児童虐待防止 DV対策との連携強化を

 全国の警察が虐待された疑いがあるとして児童相談所に通告した子ども(18歳未満)の数が2018年、初めて8万人を超えた。前年より約2割増え、過去5年でほぼ3倍増となっている。社会的関心が高まり、地域からの通報が増えたことが背景にあるとされるが、人知れず苦しんでいる子どもは、まだ、たくさんいるに違いない。

 痛ましい虐待死事件が続く。官民が一体となって防止と保護の対策を拡充し、一人でも多くの子どもを救う必要がある。

 通告で最も多かったのは、暴言などの心理的虐待で、全体の7割の約5万7千人に上った。

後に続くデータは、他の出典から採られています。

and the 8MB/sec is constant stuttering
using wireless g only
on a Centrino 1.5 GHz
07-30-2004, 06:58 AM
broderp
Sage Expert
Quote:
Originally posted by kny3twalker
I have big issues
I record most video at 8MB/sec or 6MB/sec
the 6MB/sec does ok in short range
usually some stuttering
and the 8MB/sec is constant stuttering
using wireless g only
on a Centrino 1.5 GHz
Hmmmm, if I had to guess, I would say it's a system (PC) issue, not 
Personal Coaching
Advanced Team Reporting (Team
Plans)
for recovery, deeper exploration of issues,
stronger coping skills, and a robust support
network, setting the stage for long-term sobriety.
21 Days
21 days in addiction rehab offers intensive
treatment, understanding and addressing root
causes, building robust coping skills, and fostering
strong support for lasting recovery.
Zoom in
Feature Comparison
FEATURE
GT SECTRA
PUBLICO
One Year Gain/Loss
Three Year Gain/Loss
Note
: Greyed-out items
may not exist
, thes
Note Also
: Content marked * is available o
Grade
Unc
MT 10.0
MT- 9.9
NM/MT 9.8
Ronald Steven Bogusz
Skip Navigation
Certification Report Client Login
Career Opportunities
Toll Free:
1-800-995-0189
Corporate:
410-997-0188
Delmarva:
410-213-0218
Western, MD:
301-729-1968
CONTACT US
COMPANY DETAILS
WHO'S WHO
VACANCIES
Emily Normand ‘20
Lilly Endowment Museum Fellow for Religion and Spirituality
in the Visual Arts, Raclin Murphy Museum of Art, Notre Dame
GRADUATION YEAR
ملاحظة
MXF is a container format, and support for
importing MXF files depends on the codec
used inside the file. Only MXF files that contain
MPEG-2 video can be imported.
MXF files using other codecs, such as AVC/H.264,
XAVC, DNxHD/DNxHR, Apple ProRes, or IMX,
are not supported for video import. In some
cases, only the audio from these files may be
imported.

身体的虐待は約1万5千人、ネグレクト(育児放棄)などの怠慢・拒否が約7700人、性的虐待が約260人と続く。

 心理的虐待の中で特に増加が目立つのは、子どもの目の前で配偶者に暴力を振るう面前ドメスティックバイオレンス(DV)である。家庭内の暴力事案に対応した警察が、積極的に通告するようになったという。

 身体を傷つけないとはいえ、軽く見ることはできない。DVを目の当たりにして育った子どもは、心に深い傷を負う。両親の間で振るわれる暴力に「自分は何もできない」という無力感や罪悪感を抱え、心の成長に暗い影を落とすこともある。長期的な心のケアが欠かせない。

 暴力の矛先は、配偶者だけでなく、子どもに直接向かうこともある。内閣府の調査では、DVが繰り返しあった家庭の約3割で、子どもも身体的暴力などの虐待を受けている。DVが確認された段階で、子どもは面前DVにとどまらず、身体的虐待の高いリスクにさらされていると考えるべきだ。

 警察が面前DVを積極的に通告するようになったことは評価できる。とはいえ、肝心なのはそれを被害者や児童の救済に結び付けることである。

 千葉県野田市の女児が自宅浴室で亡くなり、両親が傷害容疑で逮捕された事件では、母親が父親にDVを受けていたとされる。家族が以前暮らしていた沖縄県糸満市には具体的なDV情報が親類から寄せられていた。情報は転居先の千葉県に伝えられたというが、具体的な母子支援には結び付いていない。

 DVと児童虐待は、どちらも暴力による家族の支配と言えるが、相談窓口も対応する機関も異なるケースが多い。各自治体はそれぞれの対策の連携を進めているが、十分とは言い難い。

 家庭内の暴力に関する情報を自治体と児童相談所、警察などが広く共有する。速やかにリスクを判定し、見守りによる家族支援や保護につなぐ。そんな仕組みづくりを急ぐ必要がある。